• **What you will do**:
1. List every named hardware product or product line in the passage about AMD's RX 480 graphics card.
2. Carry the passage about AMD's RX 480 graphics card forward from its last sentence.

• **Selected passage**:
For one, how well does it satisfy its target audience? We could spend all day obsessing over the latest flagship cards, but the fact remains that the vast majority of gamers and system builders simply don’t want, or don’t see the need, to part with so much money just to get the newest enthusiast-level card. That’s where product differentiation comes in, and it is also why AMD is explicitly going after the man on the street with its Polaris cards.
AMD’s pitch is quite specific. It wants to make VR gaming affordable and banish the notion that you need an expensive, high-end system to run VR games. In that respect, the RX 480 has succeeded quite well. To put things in perspective, consider that the minimum requirement to run a VR headset like the Oculus Rift is the NVIDIA GeForce GTX 970. And as we saw in our performance benchmarks, the RX 480 is in fact faster than the 970. Sure, it isn’t faster all the time, but it does come out ahead more frequently, and also has more video RAM and memory bandwidth to cope with the demands of VR games.

• **Information shown**:
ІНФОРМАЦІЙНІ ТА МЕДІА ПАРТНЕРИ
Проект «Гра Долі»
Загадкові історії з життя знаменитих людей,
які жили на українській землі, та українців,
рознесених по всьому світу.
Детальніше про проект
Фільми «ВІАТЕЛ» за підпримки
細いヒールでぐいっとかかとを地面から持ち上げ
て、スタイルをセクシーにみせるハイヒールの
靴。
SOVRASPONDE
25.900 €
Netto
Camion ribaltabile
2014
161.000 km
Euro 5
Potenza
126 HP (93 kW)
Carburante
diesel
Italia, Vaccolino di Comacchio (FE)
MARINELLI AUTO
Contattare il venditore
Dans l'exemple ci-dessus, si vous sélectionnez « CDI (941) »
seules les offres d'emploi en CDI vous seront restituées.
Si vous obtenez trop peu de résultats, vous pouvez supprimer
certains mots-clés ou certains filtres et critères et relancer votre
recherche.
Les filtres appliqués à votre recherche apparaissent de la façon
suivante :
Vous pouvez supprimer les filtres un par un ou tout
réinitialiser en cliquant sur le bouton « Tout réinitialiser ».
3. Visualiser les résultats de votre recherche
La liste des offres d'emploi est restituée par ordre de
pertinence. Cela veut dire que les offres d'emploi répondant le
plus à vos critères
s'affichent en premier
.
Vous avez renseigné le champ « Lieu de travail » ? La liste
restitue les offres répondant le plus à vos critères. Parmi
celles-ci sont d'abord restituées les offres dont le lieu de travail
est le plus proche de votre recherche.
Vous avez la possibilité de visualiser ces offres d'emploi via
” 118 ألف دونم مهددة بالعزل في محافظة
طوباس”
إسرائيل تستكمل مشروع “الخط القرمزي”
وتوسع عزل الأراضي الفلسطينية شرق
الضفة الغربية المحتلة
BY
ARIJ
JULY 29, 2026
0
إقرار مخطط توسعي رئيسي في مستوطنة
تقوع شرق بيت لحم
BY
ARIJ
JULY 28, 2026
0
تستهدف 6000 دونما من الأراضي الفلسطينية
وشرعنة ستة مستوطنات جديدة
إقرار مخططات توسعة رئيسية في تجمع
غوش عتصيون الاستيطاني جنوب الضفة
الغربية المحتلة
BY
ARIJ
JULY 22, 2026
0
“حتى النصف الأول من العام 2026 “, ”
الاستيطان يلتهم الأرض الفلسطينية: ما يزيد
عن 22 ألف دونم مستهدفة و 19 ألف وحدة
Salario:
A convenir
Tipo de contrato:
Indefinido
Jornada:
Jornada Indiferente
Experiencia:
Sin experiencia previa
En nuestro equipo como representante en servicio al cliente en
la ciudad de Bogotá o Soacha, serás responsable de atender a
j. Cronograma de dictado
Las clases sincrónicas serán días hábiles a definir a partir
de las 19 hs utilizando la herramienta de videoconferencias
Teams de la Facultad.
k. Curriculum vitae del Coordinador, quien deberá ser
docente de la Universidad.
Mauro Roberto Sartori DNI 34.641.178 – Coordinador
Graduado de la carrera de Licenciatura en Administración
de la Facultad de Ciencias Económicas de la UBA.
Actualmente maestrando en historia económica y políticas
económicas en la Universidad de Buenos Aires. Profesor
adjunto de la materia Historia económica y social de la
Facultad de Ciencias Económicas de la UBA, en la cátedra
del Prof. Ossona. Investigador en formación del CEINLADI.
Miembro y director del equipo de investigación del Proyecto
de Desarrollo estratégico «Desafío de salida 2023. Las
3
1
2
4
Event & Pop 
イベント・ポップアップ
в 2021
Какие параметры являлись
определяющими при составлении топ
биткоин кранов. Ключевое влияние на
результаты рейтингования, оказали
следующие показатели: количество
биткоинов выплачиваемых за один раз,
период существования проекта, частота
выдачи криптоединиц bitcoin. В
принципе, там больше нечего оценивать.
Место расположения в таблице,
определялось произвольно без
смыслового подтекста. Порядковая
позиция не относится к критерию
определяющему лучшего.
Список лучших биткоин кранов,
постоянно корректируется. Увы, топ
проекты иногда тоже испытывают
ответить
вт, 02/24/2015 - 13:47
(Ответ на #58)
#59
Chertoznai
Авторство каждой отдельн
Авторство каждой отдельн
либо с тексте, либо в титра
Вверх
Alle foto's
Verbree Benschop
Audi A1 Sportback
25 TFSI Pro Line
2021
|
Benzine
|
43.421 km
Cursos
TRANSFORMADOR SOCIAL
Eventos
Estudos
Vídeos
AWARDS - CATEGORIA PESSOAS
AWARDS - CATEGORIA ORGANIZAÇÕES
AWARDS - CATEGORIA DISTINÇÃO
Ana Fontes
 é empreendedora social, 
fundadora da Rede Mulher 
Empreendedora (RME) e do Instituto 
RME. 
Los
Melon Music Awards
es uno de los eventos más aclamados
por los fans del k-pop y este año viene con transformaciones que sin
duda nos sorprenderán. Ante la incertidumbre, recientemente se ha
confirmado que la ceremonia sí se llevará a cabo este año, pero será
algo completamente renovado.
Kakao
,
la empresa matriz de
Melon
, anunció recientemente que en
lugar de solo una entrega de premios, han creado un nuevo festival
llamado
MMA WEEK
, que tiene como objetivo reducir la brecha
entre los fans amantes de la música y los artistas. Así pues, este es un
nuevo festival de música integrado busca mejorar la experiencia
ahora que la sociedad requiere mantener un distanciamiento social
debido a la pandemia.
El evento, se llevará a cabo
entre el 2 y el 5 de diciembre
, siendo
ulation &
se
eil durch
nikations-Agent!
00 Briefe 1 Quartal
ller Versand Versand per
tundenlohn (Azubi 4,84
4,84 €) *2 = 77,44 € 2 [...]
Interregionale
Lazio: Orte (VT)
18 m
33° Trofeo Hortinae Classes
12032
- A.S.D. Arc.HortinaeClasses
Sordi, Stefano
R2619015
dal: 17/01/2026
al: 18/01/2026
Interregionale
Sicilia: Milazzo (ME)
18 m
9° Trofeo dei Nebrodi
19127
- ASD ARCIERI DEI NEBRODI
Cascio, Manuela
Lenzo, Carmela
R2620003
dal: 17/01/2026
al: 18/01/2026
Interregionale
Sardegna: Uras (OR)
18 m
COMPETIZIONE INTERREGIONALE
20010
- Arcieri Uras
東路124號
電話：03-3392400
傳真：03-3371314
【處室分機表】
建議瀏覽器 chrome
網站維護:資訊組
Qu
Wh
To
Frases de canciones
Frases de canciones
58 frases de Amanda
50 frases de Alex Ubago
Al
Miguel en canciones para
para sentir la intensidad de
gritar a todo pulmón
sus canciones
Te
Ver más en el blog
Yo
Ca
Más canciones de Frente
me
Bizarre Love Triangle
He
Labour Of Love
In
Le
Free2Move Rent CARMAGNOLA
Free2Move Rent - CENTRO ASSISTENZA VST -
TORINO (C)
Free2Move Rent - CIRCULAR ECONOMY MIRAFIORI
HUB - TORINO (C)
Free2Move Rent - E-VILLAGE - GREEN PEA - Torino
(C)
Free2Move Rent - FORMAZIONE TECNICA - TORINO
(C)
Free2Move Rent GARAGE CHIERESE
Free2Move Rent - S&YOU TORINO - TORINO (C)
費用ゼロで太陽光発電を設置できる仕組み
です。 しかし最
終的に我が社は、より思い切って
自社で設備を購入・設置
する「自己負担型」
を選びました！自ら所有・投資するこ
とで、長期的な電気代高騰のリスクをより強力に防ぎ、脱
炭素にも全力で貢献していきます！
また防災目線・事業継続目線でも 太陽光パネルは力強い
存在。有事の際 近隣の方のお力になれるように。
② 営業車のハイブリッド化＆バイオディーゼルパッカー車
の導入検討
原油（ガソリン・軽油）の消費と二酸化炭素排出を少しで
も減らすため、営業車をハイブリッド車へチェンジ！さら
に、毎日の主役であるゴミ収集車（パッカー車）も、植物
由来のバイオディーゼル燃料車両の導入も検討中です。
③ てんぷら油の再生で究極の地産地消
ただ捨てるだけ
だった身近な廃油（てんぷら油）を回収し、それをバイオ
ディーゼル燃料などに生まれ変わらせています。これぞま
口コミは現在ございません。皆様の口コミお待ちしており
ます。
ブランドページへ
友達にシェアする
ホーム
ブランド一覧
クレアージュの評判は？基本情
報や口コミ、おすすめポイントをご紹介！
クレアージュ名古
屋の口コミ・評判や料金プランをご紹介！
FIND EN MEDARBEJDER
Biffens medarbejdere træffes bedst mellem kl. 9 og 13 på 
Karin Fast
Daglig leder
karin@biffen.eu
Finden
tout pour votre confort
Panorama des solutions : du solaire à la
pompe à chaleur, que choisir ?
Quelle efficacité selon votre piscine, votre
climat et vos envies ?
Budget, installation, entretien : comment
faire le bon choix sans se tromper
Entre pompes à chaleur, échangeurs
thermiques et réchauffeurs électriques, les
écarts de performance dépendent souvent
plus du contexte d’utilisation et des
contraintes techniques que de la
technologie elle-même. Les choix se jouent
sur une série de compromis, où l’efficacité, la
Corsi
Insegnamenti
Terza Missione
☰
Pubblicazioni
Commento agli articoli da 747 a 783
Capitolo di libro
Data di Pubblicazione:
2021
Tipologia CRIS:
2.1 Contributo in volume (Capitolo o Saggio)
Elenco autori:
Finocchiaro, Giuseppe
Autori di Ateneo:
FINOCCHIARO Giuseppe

• **Task-by-task results**:
1.
- Polaris (AMD's line of cards)
- RX 480
- Oculus Rift
- NVIDIA GeForce GTX 970

2.
The best part is probably the price. At US$199 for the 4GB model and US$239 for the 8GB model, it’s hard to argue against the value that these cards offer. In comparison, the GeForce GTX 970 was priced at US$329 just last year, which means the cost of getting a VR-ready system effectively dropped by US$100 in under a year.
We could even draw some parallels between what NVIDIA did with its Pascal cards and what AMD is doing with the Radeon RX 480. While Pascal delivered ultra-enthusiast performance at more ‘mainstream’ (sort of) prices, Polaris is bringing VR-ready – also thought of as a high-end pursuit – performance to the budget segment.
The other interesting takeaway is the fact that AMD has seemingly retreated from the high-end market this year. This is actually a move that might work out really well for both the company and consumers. NVIDIA’s Pascal cards are great, and it’s difficult to see AMD topping them this year. So instead of releasing another high-end architecture that only trails behind NVIDIA, AMD decided to play in a different market segment and go after budget-conscious gamers who still need decent performance.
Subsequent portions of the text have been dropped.